Qualche anno fa li ho suggeriti a un amico, che prima di ascoltarli ha messo le mani avanti: «Non c’è mai da aspettarsi niente di buono da un gruppo che nel nome ha la parola mushroom». Tanta saggezza nonostante la giovane età, anche se poi per fortuna li ha apprezzati.
E niente, era da un sacco di tempo che volevo scrivere un pezzo su questo gruppo, solo che poi ci avevo rinunciato perché non riuscivo a trovare delle fonti decenti e le poche esistenti tendevano a contraddirsi tra loro. Oggi provo a portare a termine la missione.
Più che di una band si tratta di un progetto solista firmato da tale Greg Watson, musicista canadese impegnato in una teoria di band una più sconosciuta dell’altra, che nella seconda metà degli anni novanta opta per questo nome d’arte sobrio e discreto, il fungo di alabastro arancione, e pubblica due 7”: The Psychedelic Bedroom e The Slug. Dentro c’è tutto quello che ci si può aspettare da una band a vocazione psicotropa: voce lisergica e favolosi ricami di hammond, uso smodato del fuzz e ottime linee di basso sempre pronte a fuggire in orbita. Il meglio dell’attitudine acida sixties, riletta con il gusto e i mezzi tecnici di tre decenni dopo.
E poi basta, come era prevedibile nessuno se l’è filato a parte qualche fanatico del garage revival (io) e la setta degli adepti di Soulseek (sempre io). Nel 2001 è uscito Space & Time: a compendium of The Orange Alabaster Mushroom, che raccoglie i brani dei due EP più una manciata di altre canzoni, e che possiamo considerare il loro primo e unico album. Da qui in poi le pubblicazioni sono finite.
Io su questi volevo fare un bell’articolo serio e dettagliato e spudoratamente di parte, perché secondo me un rock psichedelico così geniale e ispirato non è facile da trovare, ma non c’è stato verso: ci sono fonti che indicano come autori, oltre a Watson, altri personaggi mai sentiti prima; i nomi delle case discografiche non sempre coincidono e su YouTube alcuni brani risultano attribuiti sia agli OAM che ad altri gruppi (in cui avrebbe militato lo stesso Watson, ovvio). Anche i server sembrano risentire del principio attivo contenuto nel fungo.

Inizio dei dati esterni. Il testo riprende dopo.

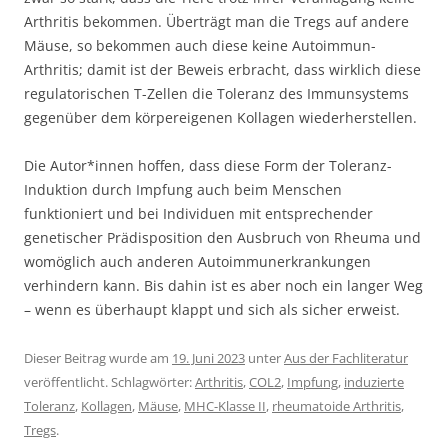
Arthritis bekommen. Überträgt man die Tregs auf andere
Mäuse, so bekommen auch diese keine Autoimmun-
Arthritis; damit ist der Beweis erbracht, dass wirklich diese
regulatorischen T-Zellen die Toleranz des Immunsystems
gegenüber dem körpereigenen Kollagen wiederherstellen.
Die Autor*innen hoffen, dass diese Form der Toleranz-
Induktion durch Impfung auch beim Menschen
funktioniert und bei Individuen mit entsprechender
genetischer Prädisposition den Ausbruch von Rheuma und
womöglich auch anderen Autoimmunerkrankungen
verhindern kann. Bis dahin ist es aber noch ein langer Weg
– wenn es überhaupt klappt und sich als sicher erweist.
Dieser Beitrag wurde am
19. Juni 2023
unter
Aus der Fachliteratur
veröffentlicht. Schlagwörter:
Arthritis
,
COL2
,
Impfung
,
induzierte
Toleranz
,
Kollagen
,
Mäuse
,
MHC-Klasse II
,
rheumatoide Arthritis
,
Tregs
.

Stavolta ho esteso la ricerca a Facebook e lì per fortuna qualcosa ho trovato, altrimenti l’articolo l’avrei accantonato di nuovo: gli OAM sono ancora in pista e sembra portino un’attività live abbastanza intensa con una formazione di cinque elementi. Watson, oltre alla loro pagina, gestisce anche quella del suo progetto solista Mississippi Grover e quella di un duo chiamato Frankenstorm. Il ragazzo si dà ancora da fare e ogni tanto pubblica foto dei suoi concerti di vent’anni fa, in cui esibisce chiome rigogliose e camicie tendenti all’improbabile.
Non resta molto altro da dire. Su Youtube c’è un videoclip non ufficiale di Your Face Is In My Mind, la canzone che apre Space & Time (e forse l’apice della loro produzione): il brano è ottimamente accompagnato dalle immagini di La Motocyclette, film francese del 1968 con una Marianne Faithfull prossima al rango di divinità. E niente, se settembre non vi porta colori a sufficienza, dategli una possibilità e lasciatevi sedurre dal fungo.